Page text:
== == ==

Adverse effects of extended-release oxybutynin are those commonly encountered with anticholinergic agents, including dry mouth, constipation, facial flushing, central nervous system effects (headache, dizziness, somnolence), and blurred vision. The incidence of side effects with extended-release oxybutynin is significantly lower than with other oxybutynin formulations, particularly with respect to dry mouth and constipation.


Tolterodine (Detrol), a nonselective antimuscarinic agent with a favorable tolerability profile compared with that of oxybutynin, has been studied in children. Tolterodine is metabolized in the liver, and the active metabolite has a therapeutic effect that is similar to that of oxybutynin. Because tolterodine is metabolized by the liver, care should be taken with agents that affect CYP2d6 and CYP3A4 activity, and practitioners should adjust dosage in patients with severe liver disease. Tolterodine is contraindicated in patients with urinary retention, gastric retention, uncontrolled narrow-angle glaucoma, or documented hypersensitivity to the drug or its ingredients.

Safety and efficacy studies performed in European children on oral tolterodine doses ranging from 0.5 to 2.0 mg twice daily for 14 days demonstrated a 21% mean decrease from baseline in micturition frequency and a 44% mean decrease from baseline in the number of incontinence episodes among children who received the 1-mg dose.[32]

The efficacy of tolterodine in children has not been determined. The results of 2 pediatric phase III, placebo-controlled, double-blind, 12-week studies demonstrated aggressive, abnormal, and hyperactive behavior and attention disorder in 2.9% of children treated with Detrol LA compared with 0.9% treated with placebo. The most common adverse events were dry mouth, constipation, headache, vertigo/dizziness, and abdominal pain. Patients also reported abnormal vision (accommodation abnormalities), an expected side effect of an antimuscarinic agent.

== == ==

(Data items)

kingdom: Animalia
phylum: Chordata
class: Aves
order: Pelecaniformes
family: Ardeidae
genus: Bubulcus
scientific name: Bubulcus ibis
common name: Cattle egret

== == ==

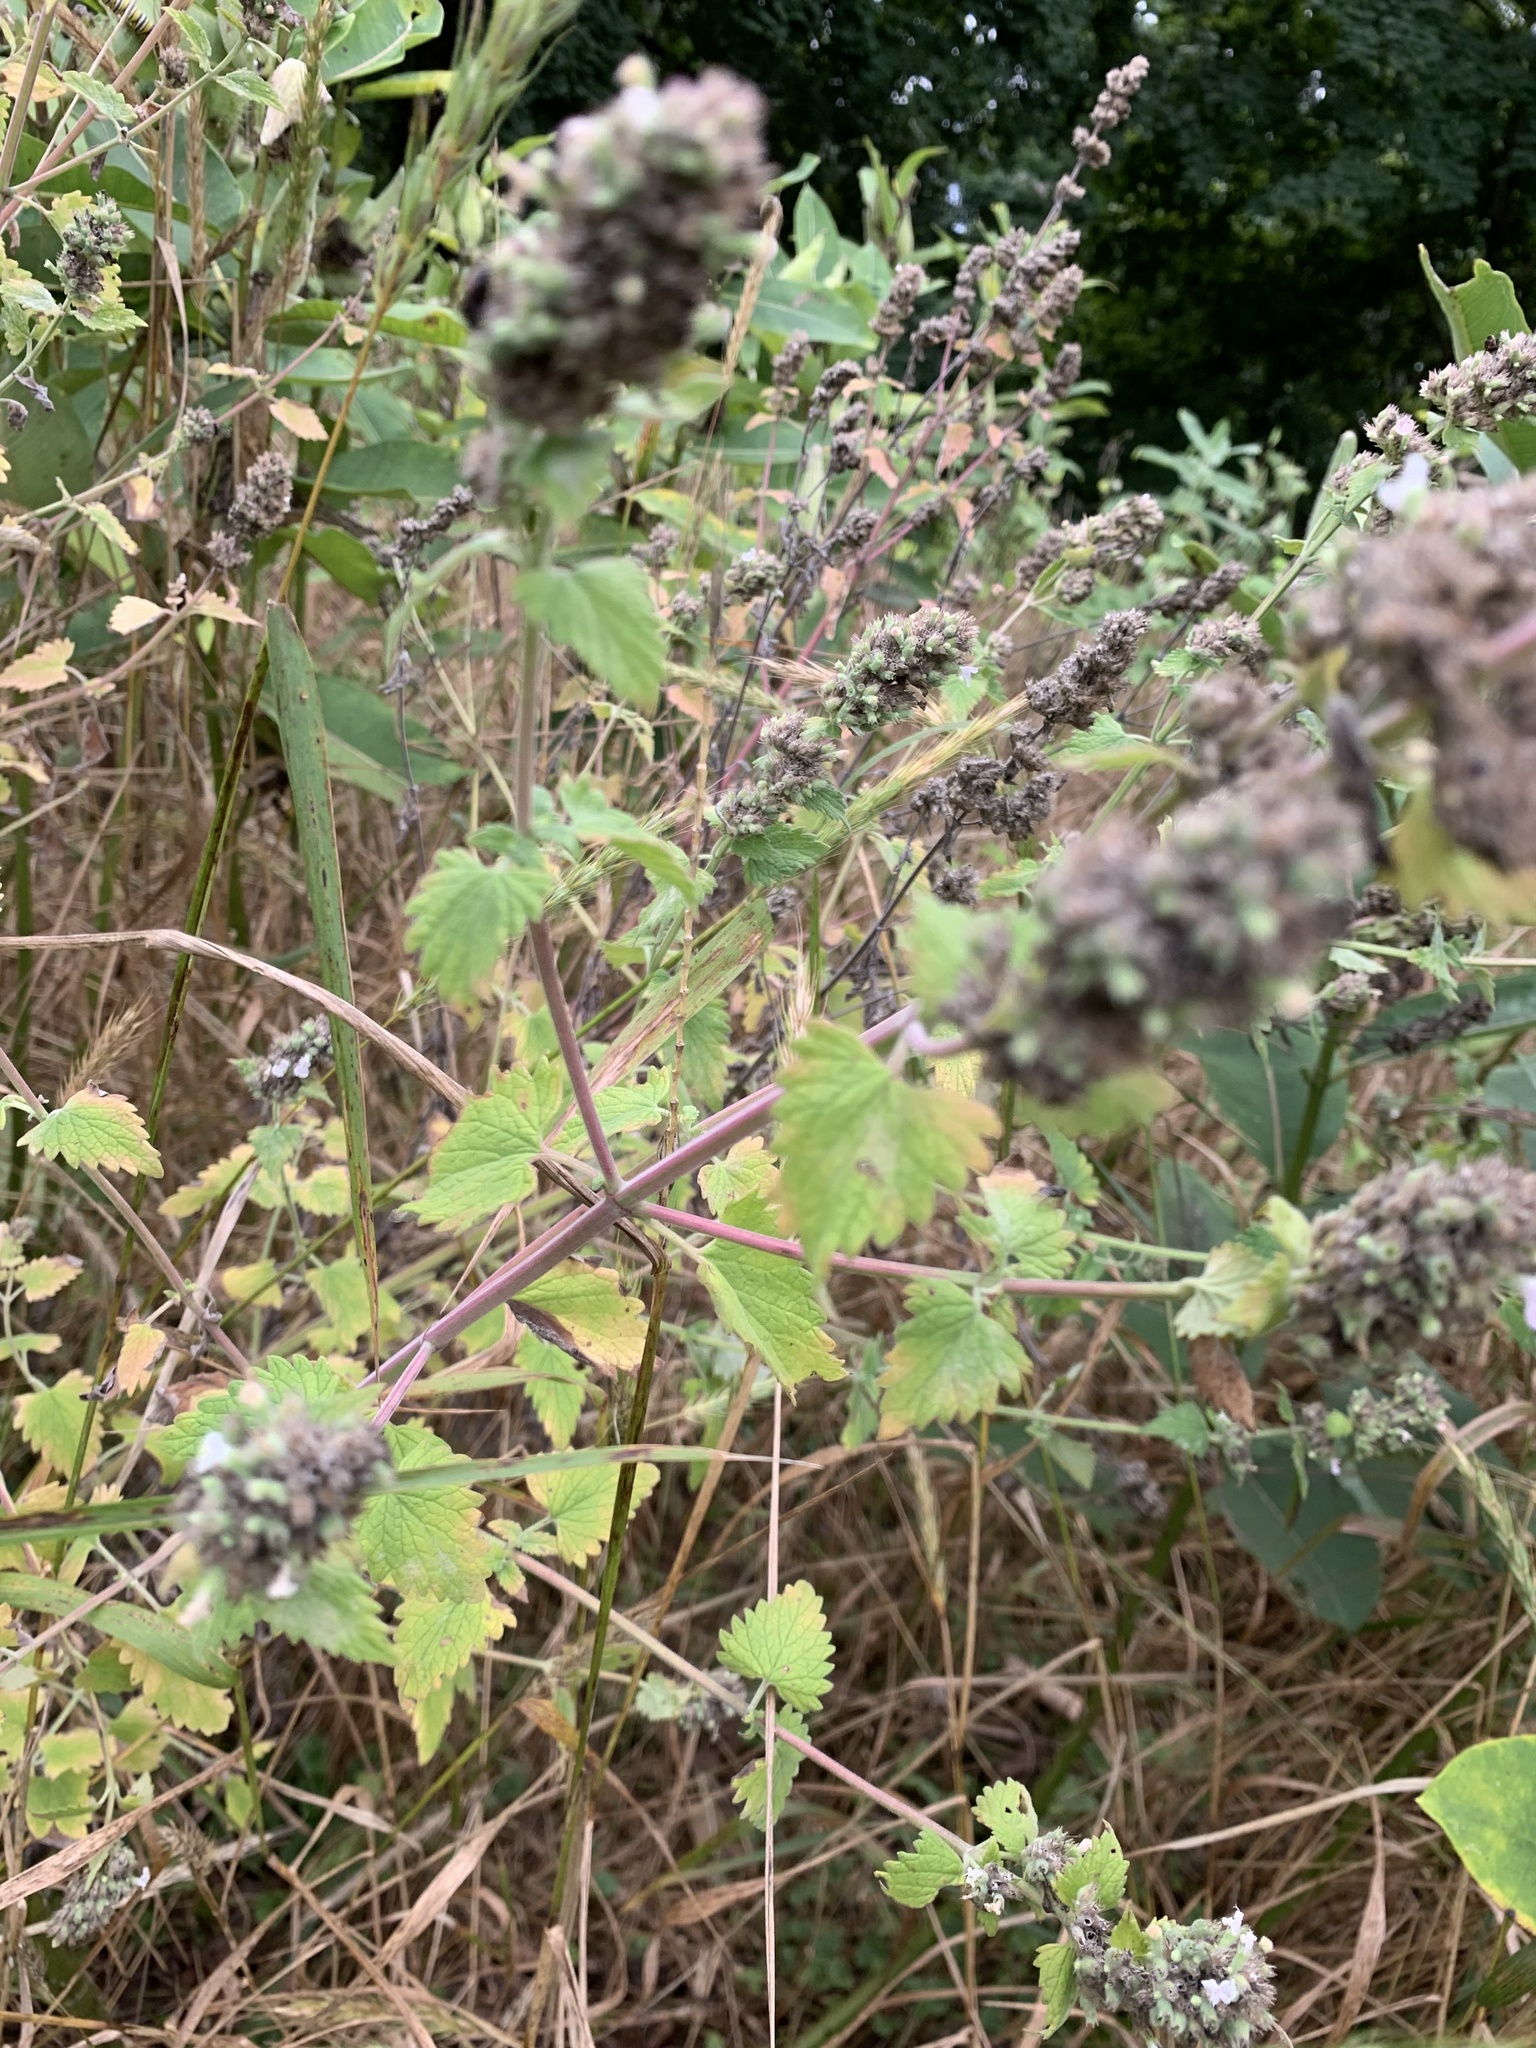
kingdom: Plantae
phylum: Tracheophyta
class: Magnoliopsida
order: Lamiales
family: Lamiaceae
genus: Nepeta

== == ==

Actions to take:
1. Answer these questions about the passage on oxybutynin and tolterodine:
(a) Which two side effects are described as particularly less frequent with extended-release oxybutynin than with other oxybutynin formulations?
(b) Activity of which two liver enzymes calls for care when tolterodine is used?
(c) In the European studies, what mean decrease from baseline in incontinence episodes was seen among children on the 1-mg dose?
2. Carry the passage on oxybutynin and tolterodine forward from the last sentence shown.
You can ignore the data items entirely.

Exercise results:
1.
(a) Dry mouth and constipation.
(b) CYP2d6 and CYP3A4.
(c) A 44% mean decrease.

2.
Imipramine has been studied for the treatment of refractory daytime incontinence in children. One hundred and three patients (55 males and 48 females) were included in the study. Of those children with complete follow-up (n = 83), 44 (53%) experienced complete treatment response. Side effects were reported by 11 out of 83 (13.3%) patients. A side effects were nearly twice as common (26.1%) among the 23 children with a partial response to treatment.[33]

Trospium chloride

Trospium chloride (Sanctura), another agent used in adults, has been studied in a small series of children, with dosages ranging from 10 to 25 mg/d, divided into 2 doses daily; overall, 32% of the subjects had an excellent response to the drug, 42% a good response, and 8% a fair response.[34]  Detrusor overactivity resolved completely in 35%. Trospium is currently approved for use in the United States for adults in a dose of 20 mg orally twice daily. No dosing guidelines or safety and efficacy information are available regarding its use in children.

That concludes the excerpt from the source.